The Silent Soul Assassin

Sometimes when I'm reading it feels like I'm on one of the many forest preserve trails in my neck of Illinois. Walking along, with the chickory and black-eyed susans stretching up beside me like they are attempting to lick the sun itself and that unique Illinois breeze moving around and through you like ocean waters. You can get to the point on one of these trails where, outside of bikers and runners like me, you walk totally without distraction. Nothing to stop you or cause you to pause or be concerned. That is how reading feels to me, at least most of the time.Then this little quote from Steve Saccone's brilliant book Protege came upon me:

One of the first steps in [the] journey away from imitation toward originality is identifying who the people are we're trying to be like, and exploring through self reflection why we want what they have or why we want to be more like them. We must explore this path of discovery to find the root of our envy. Are we identified by who we are in Christ, or are we defined by someone else's definition of success? (39)

Remember the forest preserve? Now imagine a 400 pound silverback gorilla charged out of the chicory and speared me in the soul like an NFL linebacker. That's close.

Saccone was addressing Christian leaders, however I know his statement about envy - and I'd like to use the term spiritual envy - is a very real and possibly dangerous thing. The idealization of someone else's life of following Christ, beyond the characteristics we find in Scripture or echoed by God's spirit as healthy and beautiful ways to build up the church (see 1 Cor. 14:12), can be deadly and destructive to us because we never get to the place of realizing our grassroots and original poetry before God.

When we live lives of comparative spirituality or leadership and character envy, we rob God of His right to create us unique and to sanctify us as such.

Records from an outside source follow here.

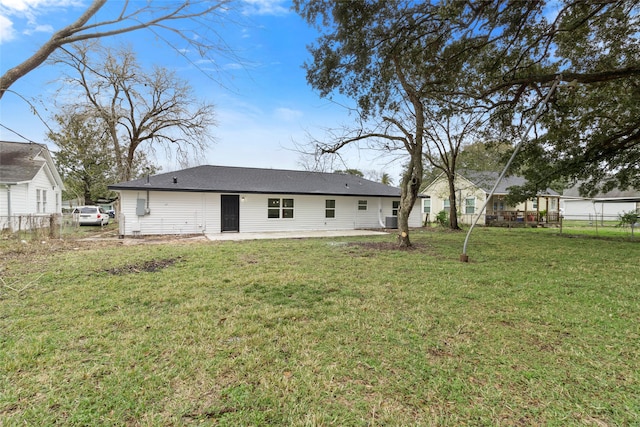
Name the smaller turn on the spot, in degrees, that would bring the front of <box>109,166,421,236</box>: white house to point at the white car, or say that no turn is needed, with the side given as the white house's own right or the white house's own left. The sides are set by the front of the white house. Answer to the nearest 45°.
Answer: approximately 45° to the white house's own left

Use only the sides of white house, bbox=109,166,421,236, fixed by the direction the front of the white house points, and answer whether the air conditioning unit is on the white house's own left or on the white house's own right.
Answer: on the white house's own right

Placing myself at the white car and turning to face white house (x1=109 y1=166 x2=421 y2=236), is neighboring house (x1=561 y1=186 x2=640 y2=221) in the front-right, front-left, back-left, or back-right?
front-left

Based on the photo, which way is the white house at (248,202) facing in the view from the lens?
facing away from the viewer

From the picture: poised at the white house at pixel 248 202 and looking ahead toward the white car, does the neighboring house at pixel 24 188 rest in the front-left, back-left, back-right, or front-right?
front-left

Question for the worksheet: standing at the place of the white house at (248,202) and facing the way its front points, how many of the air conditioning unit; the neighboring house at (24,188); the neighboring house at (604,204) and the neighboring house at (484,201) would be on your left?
1

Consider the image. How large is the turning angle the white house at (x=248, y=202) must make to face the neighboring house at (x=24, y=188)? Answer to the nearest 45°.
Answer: approximately 90° to its left

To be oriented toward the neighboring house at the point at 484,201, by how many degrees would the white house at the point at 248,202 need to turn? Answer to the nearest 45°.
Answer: approximately 90° to its right

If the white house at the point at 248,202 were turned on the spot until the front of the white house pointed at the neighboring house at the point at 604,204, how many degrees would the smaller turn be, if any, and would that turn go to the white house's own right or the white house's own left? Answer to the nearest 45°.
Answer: approximately 90° to the white house's own right
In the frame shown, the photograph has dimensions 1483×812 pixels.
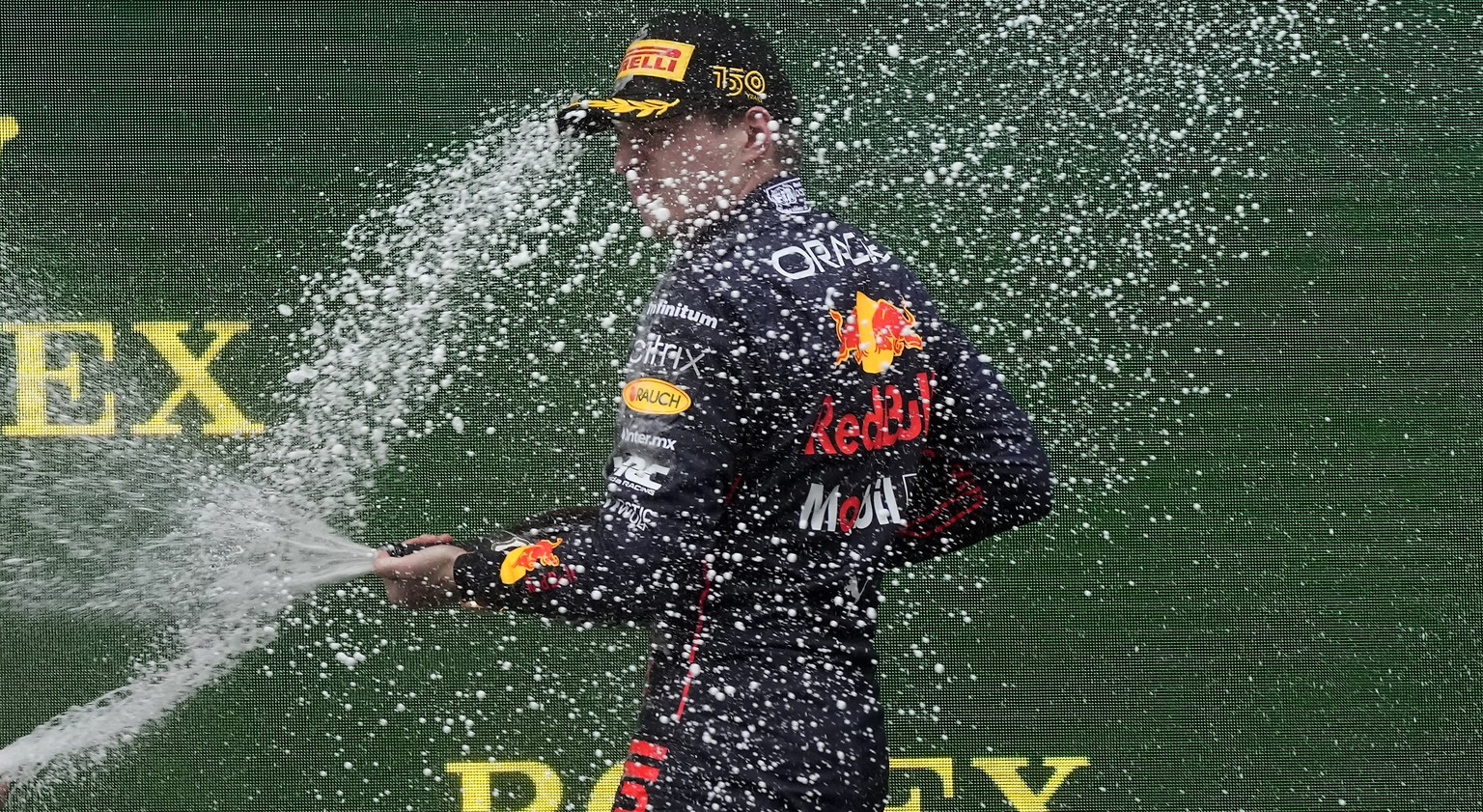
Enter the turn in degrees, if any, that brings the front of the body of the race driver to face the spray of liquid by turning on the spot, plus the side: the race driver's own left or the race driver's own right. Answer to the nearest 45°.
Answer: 0° — they already face it

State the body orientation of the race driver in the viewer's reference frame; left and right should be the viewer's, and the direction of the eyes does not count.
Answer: facing away from the viewer and to the left of the viewer
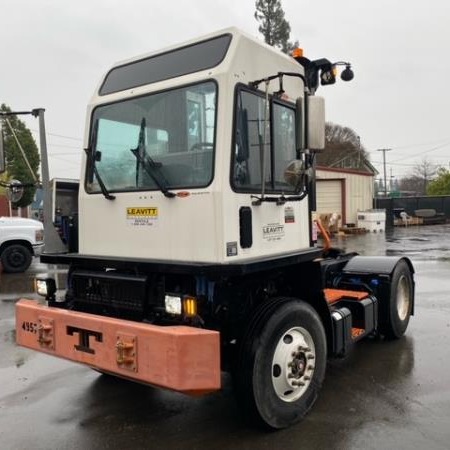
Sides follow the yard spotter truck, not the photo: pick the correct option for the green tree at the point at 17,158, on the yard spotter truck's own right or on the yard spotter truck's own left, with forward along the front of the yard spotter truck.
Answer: on the yard spotter truck's own right

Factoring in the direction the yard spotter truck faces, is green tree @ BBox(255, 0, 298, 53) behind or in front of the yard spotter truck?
behind

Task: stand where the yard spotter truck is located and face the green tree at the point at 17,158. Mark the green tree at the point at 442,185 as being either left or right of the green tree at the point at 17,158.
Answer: right

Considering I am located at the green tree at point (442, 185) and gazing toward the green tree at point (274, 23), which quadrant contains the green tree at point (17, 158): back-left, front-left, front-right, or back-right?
front-left

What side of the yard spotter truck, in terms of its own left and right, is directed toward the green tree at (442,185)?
back

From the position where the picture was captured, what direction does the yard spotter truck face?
facing the viewer and to the left of the viewer
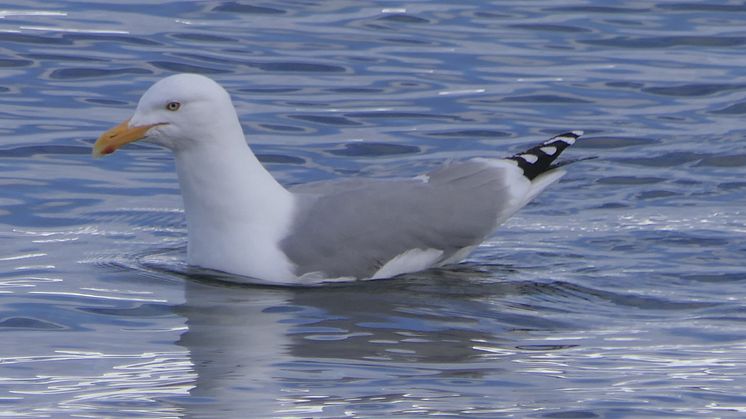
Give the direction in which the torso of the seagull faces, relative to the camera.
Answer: to the viewer's left
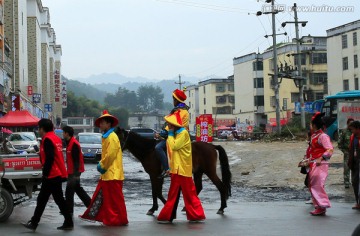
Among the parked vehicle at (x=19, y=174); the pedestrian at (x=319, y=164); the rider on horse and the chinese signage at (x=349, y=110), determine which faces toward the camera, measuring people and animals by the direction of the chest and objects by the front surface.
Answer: the chinese signage

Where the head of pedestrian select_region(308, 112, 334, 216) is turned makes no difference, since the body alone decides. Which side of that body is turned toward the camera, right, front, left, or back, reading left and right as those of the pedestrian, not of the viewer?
left

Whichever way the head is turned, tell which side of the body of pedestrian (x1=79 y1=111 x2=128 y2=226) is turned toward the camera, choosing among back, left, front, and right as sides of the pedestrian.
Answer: left

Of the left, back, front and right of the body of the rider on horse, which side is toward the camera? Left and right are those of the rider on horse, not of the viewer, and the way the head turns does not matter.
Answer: left

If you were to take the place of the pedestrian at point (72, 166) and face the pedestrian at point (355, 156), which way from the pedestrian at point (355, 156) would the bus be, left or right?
left

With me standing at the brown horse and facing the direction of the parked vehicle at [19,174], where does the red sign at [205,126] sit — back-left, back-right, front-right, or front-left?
back-right

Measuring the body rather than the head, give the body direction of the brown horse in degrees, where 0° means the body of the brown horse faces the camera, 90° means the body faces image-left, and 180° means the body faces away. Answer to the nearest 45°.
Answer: approximately 90°

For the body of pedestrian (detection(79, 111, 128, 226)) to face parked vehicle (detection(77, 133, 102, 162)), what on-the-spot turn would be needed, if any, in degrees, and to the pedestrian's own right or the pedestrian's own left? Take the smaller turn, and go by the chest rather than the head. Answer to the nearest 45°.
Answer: approximately 90° to the pedestrian's own right

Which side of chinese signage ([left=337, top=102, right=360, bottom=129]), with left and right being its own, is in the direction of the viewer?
front

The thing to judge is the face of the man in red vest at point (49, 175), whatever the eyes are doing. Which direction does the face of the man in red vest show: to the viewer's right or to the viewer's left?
to the viewer's left

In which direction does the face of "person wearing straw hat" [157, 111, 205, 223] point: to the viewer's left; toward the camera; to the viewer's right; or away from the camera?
to the viewer's left
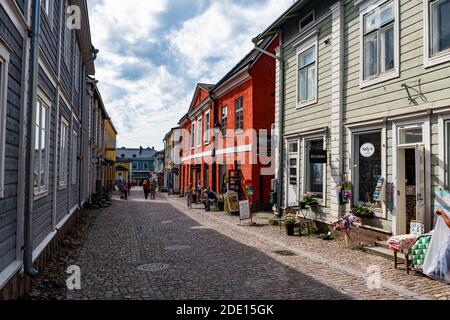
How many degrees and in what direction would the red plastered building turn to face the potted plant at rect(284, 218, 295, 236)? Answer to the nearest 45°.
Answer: approximately 45° to its left

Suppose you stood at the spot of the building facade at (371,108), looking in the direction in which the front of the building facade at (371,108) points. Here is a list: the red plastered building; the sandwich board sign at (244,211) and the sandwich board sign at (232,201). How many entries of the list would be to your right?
3

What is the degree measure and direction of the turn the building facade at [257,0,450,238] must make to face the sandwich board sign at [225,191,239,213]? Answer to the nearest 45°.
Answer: approximately 90° to its right

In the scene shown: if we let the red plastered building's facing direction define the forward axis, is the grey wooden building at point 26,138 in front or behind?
in front

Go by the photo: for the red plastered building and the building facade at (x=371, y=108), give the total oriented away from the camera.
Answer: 0

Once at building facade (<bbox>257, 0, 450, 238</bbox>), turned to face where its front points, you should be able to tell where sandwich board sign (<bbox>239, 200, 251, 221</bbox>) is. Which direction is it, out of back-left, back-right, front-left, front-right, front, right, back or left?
right

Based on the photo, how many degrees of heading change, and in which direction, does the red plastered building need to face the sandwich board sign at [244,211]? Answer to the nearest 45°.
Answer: approximately 45° to its left

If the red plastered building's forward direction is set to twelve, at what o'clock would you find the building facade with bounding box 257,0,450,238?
The building facade is roughly at 10 o'clock from the red plastered building.

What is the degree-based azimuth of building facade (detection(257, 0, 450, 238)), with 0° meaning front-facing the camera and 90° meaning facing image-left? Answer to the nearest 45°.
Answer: approximately 45°
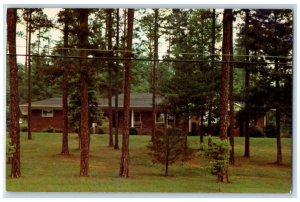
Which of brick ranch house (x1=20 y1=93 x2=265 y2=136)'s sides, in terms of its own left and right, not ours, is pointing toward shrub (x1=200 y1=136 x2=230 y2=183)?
front

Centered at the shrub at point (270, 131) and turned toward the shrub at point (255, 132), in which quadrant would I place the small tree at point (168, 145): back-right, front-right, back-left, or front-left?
front-left

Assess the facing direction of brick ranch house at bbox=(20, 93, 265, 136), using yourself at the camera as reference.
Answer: facing the viewer

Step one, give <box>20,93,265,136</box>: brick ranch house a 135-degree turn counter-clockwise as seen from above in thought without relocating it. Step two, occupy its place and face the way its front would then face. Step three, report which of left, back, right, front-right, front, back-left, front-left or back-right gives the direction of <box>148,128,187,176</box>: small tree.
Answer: back-right

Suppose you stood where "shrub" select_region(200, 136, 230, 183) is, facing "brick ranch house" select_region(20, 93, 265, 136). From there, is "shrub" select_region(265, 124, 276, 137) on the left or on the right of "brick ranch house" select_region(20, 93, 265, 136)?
right

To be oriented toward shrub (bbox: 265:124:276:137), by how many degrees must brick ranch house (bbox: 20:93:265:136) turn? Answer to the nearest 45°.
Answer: approximately 90° to its left
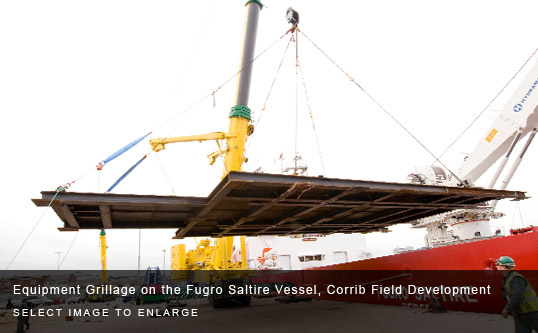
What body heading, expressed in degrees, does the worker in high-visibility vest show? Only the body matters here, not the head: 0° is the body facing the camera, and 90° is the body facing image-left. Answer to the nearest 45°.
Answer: approximately 90°

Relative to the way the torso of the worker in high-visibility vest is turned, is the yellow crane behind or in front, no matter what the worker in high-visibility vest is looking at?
in front
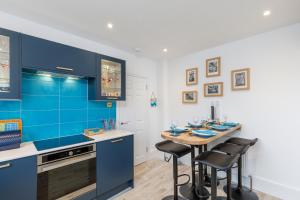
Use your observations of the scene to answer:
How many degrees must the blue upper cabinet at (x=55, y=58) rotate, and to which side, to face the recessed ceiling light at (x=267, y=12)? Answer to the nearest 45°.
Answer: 0° — it already faces it

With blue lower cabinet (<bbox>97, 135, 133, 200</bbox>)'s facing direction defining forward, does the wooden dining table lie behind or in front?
in front

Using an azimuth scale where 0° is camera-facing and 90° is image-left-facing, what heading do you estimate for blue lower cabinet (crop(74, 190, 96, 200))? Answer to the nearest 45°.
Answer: approximately 315°

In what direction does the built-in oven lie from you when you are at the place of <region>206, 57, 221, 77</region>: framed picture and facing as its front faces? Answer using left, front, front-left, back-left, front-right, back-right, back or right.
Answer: front

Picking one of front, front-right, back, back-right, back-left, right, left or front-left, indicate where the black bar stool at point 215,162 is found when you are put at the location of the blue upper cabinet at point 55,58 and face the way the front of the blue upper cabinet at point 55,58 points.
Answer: front

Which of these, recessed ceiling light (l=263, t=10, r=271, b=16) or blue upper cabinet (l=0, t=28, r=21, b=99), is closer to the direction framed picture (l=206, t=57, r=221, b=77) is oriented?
the blue upper cabinet

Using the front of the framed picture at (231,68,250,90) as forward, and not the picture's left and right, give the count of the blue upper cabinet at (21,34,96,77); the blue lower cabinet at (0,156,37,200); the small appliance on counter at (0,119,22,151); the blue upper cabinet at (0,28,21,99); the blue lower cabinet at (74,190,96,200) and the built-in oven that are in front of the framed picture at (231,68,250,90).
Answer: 6

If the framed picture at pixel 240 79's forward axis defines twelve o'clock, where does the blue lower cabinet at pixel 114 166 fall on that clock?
The blue lower cabinet is roughly at 12 o'clock from the framed picture.

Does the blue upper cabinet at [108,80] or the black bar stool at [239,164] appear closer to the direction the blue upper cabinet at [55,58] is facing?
the black bar stool

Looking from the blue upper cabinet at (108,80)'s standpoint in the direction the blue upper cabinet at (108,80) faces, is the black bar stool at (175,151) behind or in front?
in front

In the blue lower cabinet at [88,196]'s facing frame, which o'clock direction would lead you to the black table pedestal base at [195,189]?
The black table pedestal base is roughly at 11 o'clock from the blue lower cabinet.

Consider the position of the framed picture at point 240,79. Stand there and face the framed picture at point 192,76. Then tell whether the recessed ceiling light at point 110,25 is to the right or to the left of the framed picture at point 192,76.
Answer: left

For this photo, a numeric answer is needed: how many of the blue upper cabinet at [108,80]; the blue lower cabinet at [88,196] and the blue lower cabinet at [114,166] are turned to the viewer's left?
0

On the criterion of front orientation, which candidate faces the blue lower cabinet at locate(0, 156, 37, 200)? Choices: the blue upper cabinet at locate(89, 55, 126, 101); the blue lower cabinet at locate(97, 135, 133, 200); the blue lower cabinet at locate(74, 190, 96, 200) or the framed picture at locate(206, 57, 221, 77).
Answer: the framed picture

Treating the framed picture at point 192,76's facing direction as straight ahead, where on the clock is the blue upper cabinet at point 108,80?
The blue upper cabinet is roughly at 12 o'clock from the framed picture.
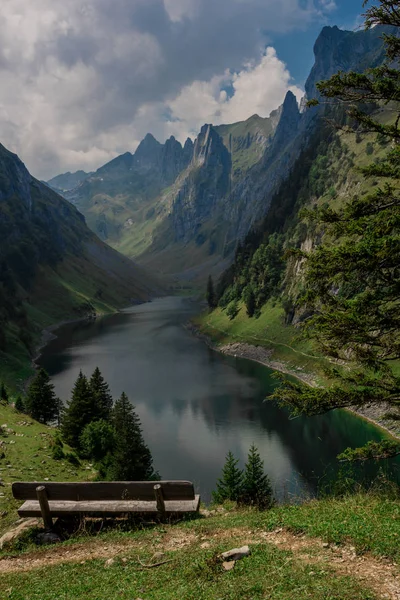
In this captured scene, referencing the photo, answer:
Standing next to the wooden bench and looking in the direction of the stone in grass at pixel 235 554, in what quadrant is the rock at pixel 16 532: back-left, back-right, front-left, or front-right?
back-right

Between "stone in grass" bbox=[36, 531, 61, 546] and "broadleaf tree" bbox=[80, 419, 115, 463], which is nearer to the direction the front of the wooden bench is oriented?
the broadleaf tree

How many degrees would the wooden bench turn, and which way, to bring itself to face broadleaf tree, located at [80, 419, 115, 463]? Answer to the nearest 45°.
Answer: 0° — it already faces it

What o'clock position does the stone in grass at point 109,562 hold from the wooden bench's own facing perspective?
The stone in grass is roughly at 6 o'clock from the wooden bench.

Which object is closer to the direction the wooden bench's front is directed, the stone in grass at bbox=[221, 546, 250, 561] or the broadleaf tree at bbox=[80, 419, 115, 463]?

We lose that ultimate privilege to be God's unique creation amongst unique artists and visionaries in this body of Christ.

I plan on doing this exercise sometime in the near future:

-Write down the name of person who came to mind when we read the quote above.-What is it that they have that we want?-Are we willing to admit when we're suffering from envy that has the potential to bring down our soul completely?

In leadership and in following Christ the fundamental need we all have is to see ourselves as God sees us, not as we'd like to be seen through the mold of someone else.